The anti-allergenic properties of natural beta-lactoglobulin can be explained by the fact that this protein specifically releases its ligands to the immune cells. This process can prevent possible inflammation due to allergies. In addition, the natural ligands prevent IgE antibodies from docking to the beta-lactoglobulin protein. In this way, children with milk allergy should be able to tolerate it better.

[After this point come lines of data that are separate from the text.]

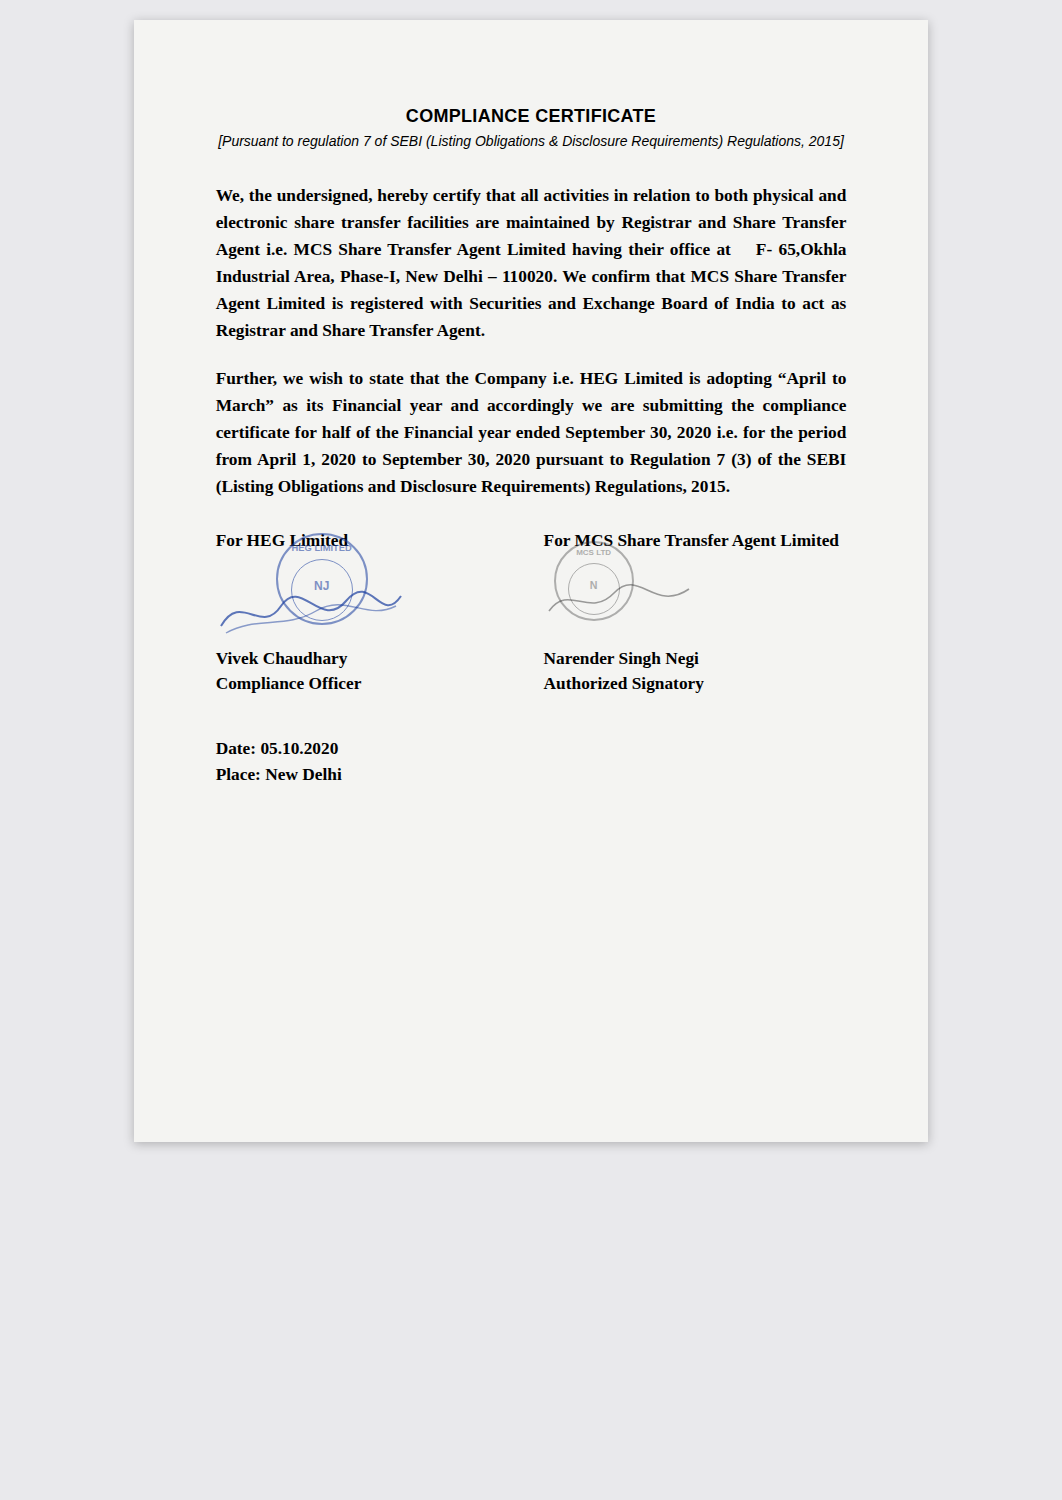COMPLIANCE CERTIFICATE
[Pursuant to regulation 7 of SEBI (Listing Obligations & Disclosure Requirements) Regulations, 2015]
We, the undersigned, hereby certify that all activities in relation to both physical and electronic share transfer facilities are maintained by Registrar and Share Transfer Agent i.e. MCS Share Transfer Agent Limited having their office at F- 65,Okhla Industrial Area, Phase-I, New Delhi – 110020. We confirm that MCS Share Transfer Agent Limited is registered with Securities and Exchange Board of India to act as Registrar and Share Transfer Agent.
Further, we wish to state that the Company i.e. HEG Limited is adopting “April to March” as its Financial year and accordingly we are submitting the compliance certificate for half of the Financial year ended September 30, 2020 i.e. for the period from April 1, 2020 to September 30, 2020 pursuant to Regulation 7 (3) of the SEBI (Listing Obligations and Disclosure Requirements) Regulations, 2015.
| For HEG Limited | For MCS Share Transfer Agent Limited |
| HEG LIMITED NJ | MCS LTD N |
| Vivek Chaudhary Compliance Officer | Narender Singh Negi Authorized Signatory |
Date: 05.10.2020
Place: New Delhi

New molecule with perspective

beta lactoglobulin protein in milk molecule against allergies scientific study

So the scientists present the protein produced by cows in milk beta-lactoglobulin as a new molecule in the study. In addition, this, together with its natural ligands, is of interest in view of the protective action against allergies known as the farm effect. Circumstances could lead to the loss or deficiency of these ligands. This could happen, for example, due to industrial milk processing or poor quality animal feed. These conditions could therefore convert the well-tolerated milk protein beta-lactoglobulin into an allergen. The study gives hope that the farm effect can be made more practical and can be used to prevent allergies.